Studi: Perubahan Iklim Bisa Perburuk Tingkat Kemiskinan Global

Para peneliti mendorong upaya untuk mengatasi perubahan iklim demi mencegah dampak finansial jangka panjang.

oleh Benedikta Miranti T.V diperbarui 19 Apr 2024, 19:17 WIB
Selama tiga tahun terakhir, kekeringan yang mengakibatkan kekurangan air bagi jutaan orang di Suriah, Irak, dan Iran tidak akan terjadi tanpa adanya perubahan iklim yang disebabkan oleh aktivitas manusia. (AP Photo/Anmar Khalil)

Liputan6.com, Jakarta - Sebuah studi terbaru mengungkapkan bahwa perubahan iklim yang meliputi gelombang panas, banjir, dan kebakaran hutan akut dapat berdampak terhadap penurunan pendapatan global sebesar sekitar 19 persen hanya dalam kurun waktu 26 tahun ke depan.

Sayangnya, seperti dilansir CNN, Jumat (19/4/2024), fakta ini tidak hanya akan berdampak pada pemerintah dan perusahaan besar.

Menurut Perserikatan Bangsa-Bangsa (PBB), dunia akan mengalami peningkatan pemanasan global sebesar hampir 3 derajat pada abad mendatang, bahkan dengan adanya kebijakan dan tujuan iklim saat ini – dan para peneliti mengatakan bahwa setiap individu dapat menanggung beban ekonomi tersebut.

Dalam penelitian yang diterbitkan di Nature pada Rabu (17/4), mengatakan bahwa penderitaan finansial dalam jangka pendek tidak dapat dihindari, bahkan jika pemerintah meningkatkan upaya untuk mengatasi krisis ini dari sekarang.

"Dampak-dampak ini tidak dapat dihindari karena tidak dapat dibedakan dalam berbagai skenario emisi di masa depan hingga tahun 2049," kata peneliti dari Potsdam Institute of Climate Impact Research, Maximilian Kotz dan Leonie Wenz.

Namun, mereka mengatakan tindakan segera untuk mengurangi perubahan iklim dapat membendung sejumlah kerugian finansial dan risiko kemiskinan dalam jangka panjang.

★ ★ ★ ★

#### [Soal Latihan 1]
Masukkan baris-baris data di bawah ke dalam daftar bernomor tanpa baris kosong, mulai dari baris yang memuat "2.28.2 catalogue (DETECT_THRESH" hingga dan termasuk baris yang memuat "Image 1375 x".
Artikel dan baris-baris data berasal dari sumber yang berbeda.

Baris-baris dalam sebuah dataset
★ ★ ★ ★

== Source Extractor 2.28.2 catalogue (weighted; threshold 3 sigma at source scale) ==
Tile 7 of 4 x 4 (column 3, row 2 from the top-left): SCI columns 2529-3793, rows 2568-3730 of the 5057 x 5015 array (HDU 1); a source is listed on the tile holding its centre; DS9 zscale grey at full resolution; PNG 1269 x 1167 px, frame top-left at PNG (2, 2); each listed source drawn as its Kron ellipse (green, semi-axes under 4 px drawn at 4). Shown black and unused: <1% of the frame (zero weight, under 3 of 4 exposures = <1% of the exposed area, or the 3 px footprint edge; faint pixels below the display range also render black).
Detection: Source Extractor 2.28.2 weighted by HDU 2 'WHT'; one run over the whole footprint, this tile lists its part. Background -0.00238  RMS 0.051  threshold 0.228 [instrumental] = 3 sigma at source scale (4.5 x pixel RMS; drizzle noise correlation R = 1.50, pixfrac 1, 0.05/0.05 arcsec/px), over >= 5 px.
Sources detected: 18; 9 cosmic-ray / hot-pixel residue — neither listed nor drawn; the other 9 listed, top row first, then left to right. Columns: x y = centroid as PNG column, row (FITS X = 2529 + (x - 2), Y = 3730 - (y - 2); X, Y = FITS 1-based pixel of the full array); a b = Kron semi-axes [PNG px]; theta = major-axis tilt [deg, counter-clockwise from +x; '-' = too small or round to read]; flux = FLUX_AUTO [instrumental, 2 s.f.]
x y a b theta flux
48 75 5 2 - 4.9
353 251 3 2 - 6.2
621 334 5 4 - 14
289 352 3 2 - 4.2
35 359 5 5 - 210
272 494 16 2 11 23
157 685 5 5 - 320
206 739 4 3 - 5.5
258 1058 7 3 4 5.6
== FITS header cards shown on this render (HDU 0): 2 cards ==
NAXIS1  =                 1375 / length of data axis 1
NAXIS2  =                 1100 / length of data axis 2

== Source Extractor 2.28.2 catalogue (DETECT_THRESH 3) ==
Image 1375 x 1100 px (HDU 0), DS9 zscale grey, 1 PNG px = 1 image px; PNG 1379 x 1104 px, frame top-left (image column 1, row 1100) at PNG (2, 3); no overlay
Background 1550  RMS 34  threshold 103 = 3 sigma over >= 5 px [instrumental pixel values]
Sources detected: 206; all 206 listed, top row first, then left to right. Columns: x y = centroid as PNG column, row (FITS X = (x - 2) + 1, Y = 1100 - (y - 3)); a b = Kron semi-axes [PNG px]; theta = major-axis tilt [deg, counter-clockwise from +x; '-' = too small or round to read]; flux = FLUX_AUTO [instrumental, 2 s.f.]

★ ★ ★ ★

#### [Soal Latihan 2]
Menurut artikel tentang perubahan iklim dan kemiskinan, berapa besar penurunan pendapatan global yang dapat terjadi dalam 26 tahun ke depan?

#### [Jawaban Benar 1]
1. == Source Extractor 2.28.2 catalogue (DETECT_THRESH 3) ==
2. Image 1375 x 1100 px (HDU 0), DS9 zscale grey, 1 PNG px = 1 image px; PNG 1379 x 1104 px, frame top-left (image column 1, row 1100) at PNG (2, 3); no overlay

#### [Jawaban Benar 2]
Sekitar 19 persen.